I love my 325i... and no, I don't ever wish I had a ci. I think the E46 is the greatest looking sedan on the road. It looks very sporty despite the 4 doors. I really appreciate the convenience of the 4 door sedan.

Don't get me wrong, I love the looks of the ci too... but I guess age is catching up to me (turning 30 this year :yikes: ). My last car was a coupe, and while I liked it, I kept wishing I had a sedan.

Your mileage may vary...


----------



## Trea (Apr 15, 2002)

*The coupe is sexy...*

the sedan says mom and pop to me IMHO....


----------



## AF (Dec 21, 2001)

I have found that the driving dynamics between the coupe and sedan are different. 
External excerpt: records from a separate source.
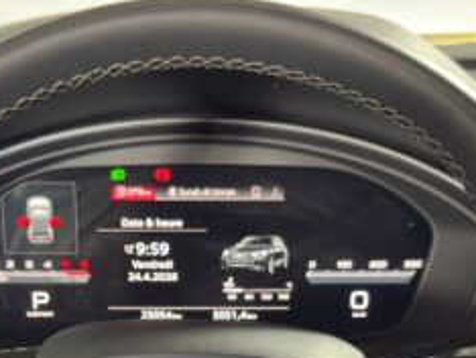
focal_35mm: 82
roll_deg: +0.4
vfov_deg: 17.5
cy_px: 387
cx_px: 218
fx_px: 1129
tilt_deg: -21.5
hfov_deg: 23.8
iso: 400
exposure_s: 1/18
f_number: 1.6
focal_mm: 5.96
The sedan to me is actually more tossable and just seems to be a tighter car then the coupe. You also sit more upright in the Sedan which gives you a better view of the road. 

If driving dynamics is your most important factor, I would go with the sedan (without the folding rear seat) over the Coupe. It provides an extremely solid car, for some reason, the sedan feels more agile and seems to take the curves a little more confidently though there is a tiny drop more body sway due to the higher center of gravity.

The Coupe on the other hand is sportier looking no matter what anyone says, it's just the way it is . . . . coupes are sportier than sedans . . . 

I find the interior of the coupe to be more comfortable because the b-pillar is not in your way and the drivers door armrest is longer. It feels like your driving a bigger car and as far as the driver is concerned, there is more space. The Coupe sits lower which makes the handling feel flatter and there is less body sway (though we are talking very little difference)

If I were going to go and buy a new 2002 today . . . I would go with the sedan and that is strictly from a driving point of view, it drive's slightly (and we are talking extreme's here) better than the coupe

If looks and image were a major factor, then the Coupe is slicker looking and definitely gives off a sportier image.

Also, let me add . . . this is a viewpoint under a microscope.
Overall, they are both incredible cars !!!


----------